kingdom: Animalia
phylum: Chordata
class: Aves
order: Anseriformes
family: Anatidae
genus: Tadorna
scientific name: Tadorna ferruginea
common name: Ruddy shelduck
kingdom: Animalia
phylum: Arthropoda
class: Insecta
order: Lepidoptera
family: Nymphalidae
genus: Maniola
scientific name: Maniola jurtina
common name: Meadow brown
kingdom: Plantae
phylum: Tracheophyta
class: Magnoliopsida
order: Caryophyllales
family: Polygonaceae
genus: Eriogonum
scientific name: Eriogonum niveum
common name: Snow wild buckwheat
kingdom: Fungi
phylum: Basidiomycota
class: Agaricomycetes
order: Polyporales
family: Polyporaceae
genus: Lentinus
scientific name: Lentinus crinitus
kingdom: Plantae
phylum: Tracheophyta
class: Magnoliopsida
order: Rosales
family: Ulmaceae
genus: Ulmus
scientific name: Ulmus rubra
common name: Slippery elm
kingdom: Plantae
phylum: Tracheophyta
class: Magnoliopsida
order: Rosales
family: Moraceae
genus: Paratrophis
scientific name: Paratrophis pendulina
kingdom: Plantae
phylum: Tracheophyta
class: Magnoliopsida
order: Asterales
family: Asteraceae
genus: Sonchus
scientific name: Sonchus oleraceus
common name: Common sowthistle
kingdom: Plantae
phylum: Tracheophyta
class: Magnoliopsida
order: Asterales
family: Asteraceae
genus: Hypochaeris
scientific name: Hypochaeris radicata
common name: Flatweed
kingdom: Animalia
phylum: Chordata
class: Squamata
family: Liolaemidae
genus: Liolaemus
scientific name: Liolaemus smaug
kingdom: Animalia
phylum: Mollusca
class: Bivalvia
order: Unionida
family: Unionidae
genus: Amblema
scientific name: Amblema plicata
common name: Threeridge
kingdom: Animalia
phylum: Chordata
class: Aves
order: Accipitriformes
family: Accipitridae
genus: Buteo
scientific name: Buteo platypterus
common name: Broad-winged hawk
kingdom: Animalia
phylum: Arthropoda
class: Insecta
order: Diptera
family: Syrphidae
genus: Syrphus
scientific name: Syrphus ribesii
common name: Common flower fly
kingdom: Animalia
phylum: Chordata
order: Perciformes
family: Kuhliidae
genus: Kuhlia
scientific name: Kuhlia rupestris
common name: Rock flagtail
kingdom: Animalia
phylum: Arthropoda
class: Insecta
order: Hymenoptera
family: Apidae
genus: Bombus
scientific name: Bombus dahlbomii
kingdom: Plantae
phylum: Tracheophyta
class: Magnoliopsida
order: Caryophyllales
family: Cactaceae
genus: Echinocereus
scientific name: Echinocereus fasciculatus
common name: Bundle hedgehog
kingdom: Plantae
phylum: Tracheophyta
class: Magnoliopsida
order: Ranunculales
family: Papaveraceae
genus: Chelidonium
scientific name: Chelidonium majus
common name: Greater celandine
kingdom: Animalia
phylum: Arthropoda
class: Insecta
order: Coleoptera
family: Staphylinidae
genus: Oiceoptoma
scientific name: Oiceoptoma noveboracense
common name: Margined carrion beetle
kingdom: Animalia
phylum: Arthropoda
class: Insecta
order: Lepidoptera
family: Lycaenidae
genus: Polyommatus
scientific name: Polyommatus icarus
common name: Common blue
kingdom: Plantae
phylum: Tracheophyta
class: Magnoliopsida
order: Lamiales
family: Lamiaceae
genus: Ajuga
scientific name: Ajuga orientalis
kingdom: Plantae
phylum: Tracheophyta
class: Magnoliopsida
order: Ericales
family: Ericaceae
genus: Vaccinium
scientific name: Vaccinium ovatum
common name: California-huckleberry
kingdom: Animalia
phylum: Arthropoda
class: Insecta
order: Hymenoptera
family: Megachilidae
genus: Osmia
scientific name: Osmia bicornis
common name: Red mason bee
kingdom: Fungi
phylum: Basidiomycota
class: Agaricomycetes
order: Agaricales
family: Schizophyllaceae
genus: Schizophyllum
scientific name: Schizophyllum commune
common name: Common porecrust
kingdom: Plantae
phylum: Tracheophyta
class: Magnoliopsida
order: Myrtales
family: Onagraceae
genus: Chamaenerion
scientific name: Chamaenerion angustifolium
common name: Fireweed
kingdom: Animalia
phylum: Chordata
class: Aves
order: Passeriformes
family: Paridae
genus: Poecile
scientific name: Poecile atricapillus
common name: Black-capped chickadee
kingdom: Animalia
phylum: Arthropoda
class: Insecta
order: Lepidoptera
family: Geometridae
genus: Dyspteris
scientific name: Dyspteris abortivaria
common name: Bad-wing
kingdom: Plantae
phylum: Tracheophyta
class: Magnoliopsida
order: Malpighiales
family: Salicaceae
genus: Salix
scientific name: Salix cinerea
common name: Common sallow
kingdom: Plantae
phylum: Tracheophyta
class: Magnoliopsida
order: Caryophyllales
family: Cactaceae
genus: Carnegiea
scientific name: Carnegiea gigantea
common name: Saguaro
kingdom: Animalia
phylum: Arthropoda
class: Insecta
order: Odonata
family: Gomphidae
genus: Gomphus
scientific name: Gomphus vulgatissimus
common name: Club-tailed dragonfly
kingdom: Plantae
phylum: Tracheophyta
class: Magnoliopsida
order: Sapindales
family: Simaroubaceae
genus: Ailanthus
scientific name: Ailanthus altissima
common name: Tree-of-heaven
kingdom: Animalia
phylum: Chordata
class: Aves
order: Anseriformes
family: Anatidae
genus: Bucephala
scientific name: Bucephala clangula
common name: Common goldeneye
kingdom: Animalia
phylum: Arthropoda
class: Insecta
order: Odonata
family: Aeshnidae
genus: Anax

■ ■ ■ ■ ■

■ WRITTEN REQUEST ■
Copy the lines in the records above word for word, from the first record through the last.

■ THE RESULT ■
kingdom: Animalia
phylum: Chordata
class: Aves
order: Anseriformes
family: Anatidae
genus: Tadorna
scientific name: Tadorna ferruginea
common name: Ruddy shelduck
kingdom: Animalia
phylum: Arthropoda
class: Insecta
order: Lepidoptera
family: Nymphalidae
genus: Maniola
scientific name: Maniola jurtina
common name: Meadow brown
kingdom: Plantae
phylum: Tracheophyta
class: Magnoliopsida
order: Caryophyllales
family: Polygonaceae
genus: Eriogonum
scientific name: Eriogonum niveum
common name: Snow wild buckwheat
kingdom: Fungi
phylum: Basidiomycota
class: Agaricomycetes
order: Polyporales
family: Polyporaceae
genus: Lentinus
scientific name: Lentinus crinitus
kingdom: Plantae
phylum: Tracheophyta
class: Magnoliopsida
order: Rosales
family: Ulmaceae
genus: Ulmus
scientific name: Ulmus rubra
common name: Slippery elm
kingdom: Plantae
phylum: Tracheophyta
class: Magnoliopsida
order: Rosales
family: Moraceae
genus: Paratrophis
scientific name: Paratrophis pendulina
kingdom: Plantae
phylum: Tracheophyta
class: Magnoliopsida
order: Asterales
family: Asteraceae
genus: Sonchus
scientific name: Sonchus oleraceus
common name: Common sowthistle
kingdom: Plantae
phylum: Tracheophyta
class: Magnoliopsida
order: Asterales
family: Asteraceae
genus: Hypochaeris
scientific name: Hypochaeris radicata
common name: Flatweed
kingdom: Animalia
phylum: Chordata
class: Squamata
family: Liolaemidae
genus: Liolaemus
scientific name: Liolaemus smaug
kingdom: Animalia
phylum: Mollusca
class: Bivalvia
order: Unionida
family: Unionidae
genus: Amblema
scientific name: Amblema plicata
common name: Threeridge
kingdom: Animalia
phylum: Chordata
class: Aves
order: Accipitriformes
family: Accipitridae
genus: Buteo
scientific name: Buteo platypterus
common name: Broad-winged hawk
kingdom: Animalia
phylum: Arthropoda
class: Insecta
order: Diptera
family: Syrphidae
genus: Syrphus
scientific name: Syrphus ribesii
common name: Common flower fly
kingdom: Animalia
phylum: Chordata
order: Perciformes
family: Kuhliidae
genus: Kuhlia
scientific name: Kuhlia rupestris
common name: Rock flagtail
kingdom: Animalia
phylum: Arthropoda
class: Insecta
order: Hymenoptera
family: Apidae
genus: Bombus
scientific name: Bombus dahlbomii
kingdom: Plantae
phylum: Tracheophyta
class: Magnoliopsida
order: Caryophyllales
family: Cactaceae
genus: Echinocereus
scientific name: Echinocereus fasciculatus
common name: Bundle hedgehog
kingdom: Plantae
phylum: Tracheophyta
class: Magnoliopsida
order: Ranunculales
family: Papaveraceae
genus: Chelidonium
scientific name: Chelidonium majus
common name: Greater celandine
kingdom: Animalia
phylum: Arthropoda
class: Insecta
order: Coleoptera
family: Staphylinidae
genus: Oiceoptoma
scientific name: Oiceoptoma noveboracense
common name: Margined carrion beetle
kingdom: Animalia
phylum: Arthropoda
class: Insecta
order: Lepidoptera
family: Lycaenidae
genus: Polyommatus
scientific name: Polyommatus icarus
common name: Common blue
kingdom: Plantae
phylum: Tracheophyta
class: Magnoliopsida
order: Lamiales
family: Lamiaceae
genus: Ajuga
scientific name: Ajuga orientalis
kingdom: Plantae
phylum: Tracheophyta
class: Magnoliopsida
order: Ericales
family: Ericaceae
genus: Vaccinium
scientific name: Vaccinium ovatum
common name: California-huckleberry
kingdom: Animalia
phylum: Arthropoda
class: Insecta
order: Hymenoptera
family: Megachilidae
genus: Osmia
scientific name: Osmia bicornis
common name: Red mason bee
kingdom: Fungi
phylum: Basidiomycota
class: Agaricomycetes
order: Agaricales
family: Schizophyllaceae
genus: Schizophyllum
scientific name: Schizophyllum commune
common name: Common porecrust
kingdom: Plantae
phylum: Tracheophyta
class: Magnoliopsida
order: Myrtales
family: Onagraceae
genus: Chamaenerion
scientific name: Chamaenerion angustifolium
common name: Fireweed
kingdom: Animalia
phylum: Chordata
class: Aves
order: Passeriformes
family: Paridae
genus: Poecile
scientific name: Poecile atricapillus
common name: Black-capped chickadee
kingdom: Animalia
phylum: Arthropoda
class: Insecta
order: Lepidoptera
family: Geometridae
genus: Dyspteris
scientific name: Dyspteris abortivaria
common name: Bad-wing
kingdom: Plantae
phylum: Tracheophyta
class: Magnoliopsida
order: Malpighiales
family: Salicaceae
genus: Salix
scientific name: Salix cinerea
common name: Common sallow
kingdom: Plantae
phylum: Tracheophyta
class: Magnoliopsida
order: Caryophyllales
family: Cactaceae
genus: Carnegiea
scientific name: Carnegiea gigantea
common name: Saguaro
kingdom: Animalia
phylum: Arthropoda
class: Insecta
order: Odonata
family: Gomphidae
genus: Gomphus
scientific name: Gomphus vulgatissimus
common name: Club-tailed dragonfly
kingdom: Plantae
phylum: Tracheophyta
class: Magnoliopsida
order: Sapindales
family: Simaroubaceae
genus: Ailanthus
scientific name: Ailanthus altissima
common name: Tree-of-heaven
kingdom: Animalia
phylum: Chordata
class: Aves
order: Anseriformes
family: Anatidae
genus: Bucephala
scientific name: Bucephala clangula
common name: Common goldeneye
kingdom: Animalia
phylum: Arthropoda
class: Insecta
order: Odonata
family: Aeshnidae
genus: Anax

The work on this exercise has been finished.